EXTRACTED TEXT =>
-------
Yasutaka Fushimi1, Tomohisa Okada2, Akira Yamamoto1, Tsutomu Okada1, Aurelien Stalder3, Christoph Forman3, Michaela Schmidt3, and Kaori Togashi1

1Department of Diagnostic Imaging and Nuclear Medicine, Kyoto University Graduate School of Medicine, Kyoto, Japan, 2Human Brain Research Center, Kyoto University Graduate School of Medicine, Kyoto, Japan, 3Siemens Healthcare GmbH, Erlangen, Germany

Synopsis

Improved signal and temporal footprint for dynamic MRA due to the retrospective iterative reconstruction may better visualize small peripheral vessels with reduced GBCA dose. CE-MRA-TWIST images were reconstructed twice from the same raw data, with the standard product reconstruction and with iterative reconstruction (IT) by using L1 wavelet regularization in space and time. CE-MRA-IT-TWIST nicely visualized hemodynamics in the brain even with 20% GBCA dose administration compared with CE-MRA-TWIST, especially in the arterial phase. Enhancement slope of CE-MRA-IT-TWIST was statistically higher than that of CE-MRA-TWIST.

Purpose

Dynamic contrast-enhanced magnetic resonance angiography (dynamic CE-MRA) techniques are widely used in clinical practice, however, it still presents limitations regarding spatial and temporal resolution due to the limited acquisition speed. In addition, gadolinium injection dose should be decreased so as to reduce nephrotoxicity associated with gadolinium-based contrast agents (GBCA). An improved temporal footprint and denoising capability of the novel iterative reconstruction (IT) enables a better visualization of small peripheral vessels with reduced GBCA dose in cardiovascular imaging [1-3]. In this study, we compared highly accelerated dynamic CE MRA with standard and iterative reconstruction for a temporal footprint in neuroimaging.
-------
DATA UNDER STUDY =>
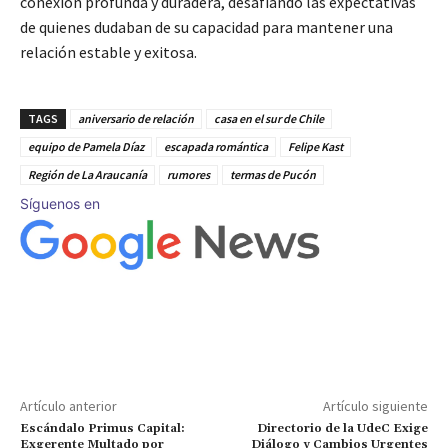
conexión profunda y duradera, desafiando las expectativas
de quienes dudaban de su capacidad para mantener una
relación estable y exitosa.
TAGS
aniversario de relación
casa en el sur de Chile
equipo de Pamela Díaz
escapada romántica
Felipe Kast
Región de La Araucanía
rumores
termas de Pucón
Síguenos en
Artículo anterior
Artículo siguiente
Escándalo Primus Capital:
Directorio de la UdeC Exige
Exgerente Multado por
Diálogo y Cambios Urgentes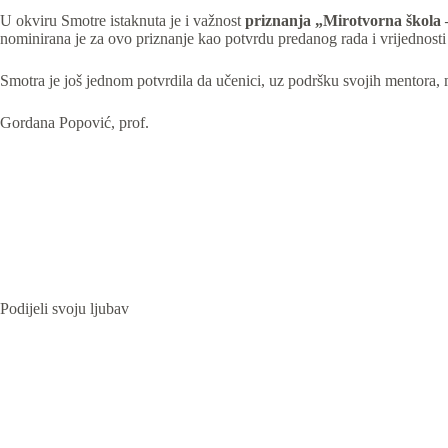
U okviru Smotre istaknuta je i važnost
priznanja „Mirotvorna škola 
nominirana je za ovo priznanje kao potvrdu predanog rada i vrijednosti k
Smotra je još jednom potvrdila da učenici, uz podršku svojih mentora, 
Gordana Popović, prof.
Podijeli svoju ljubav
-------
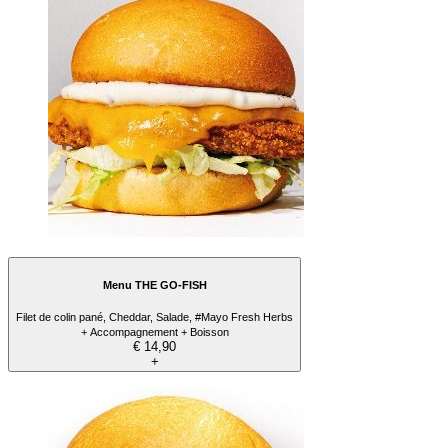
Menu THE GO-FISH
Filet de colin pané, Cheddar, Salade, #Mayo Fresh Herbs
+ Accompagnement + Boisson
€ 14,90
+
-------
ABOUT THIS TASK => Copy the passage of the dynamic MRA text between "1Department of Diagnostic" and "that of CE-MRA-TWIST.", inclusive, swapping "temporal footprint" for "temporal window" everywhere it appears.

RESPONSE BELOW =>
1Department of Diagnostic Imaging and Nuclear Medicine, Kyoto University Graduate School of Medicine, Kyoto, Japan, 2Human Brain Research Center, Kyoto University Graduate School of Medicine, Kyoto, Japan, 3Siemens Healthcare GmbH, Erlangen, Germany

Synopsis

Improved signal and temporal window for dynamic MRA due to the retrospective iterative reconstruction may better visualize small peripheral vessels with reduced GBCA dose. CE-MRA-TWIST images were reconstructed twice from the same raw data, with the standard product reconstruction and with iterative reconstruction (IT) by using L1 wavelet regularization in space and time. CE-MRA-IT-TWIST nicely visualized hemodynamics in the brain even with 20% GBCA dose administration compared with CE-MRA-TWIST, especially in the arterial phase. Enhancement slope of CE-MRA-IT-TWIST was statistically higher than that of CE-MRA-TWIST.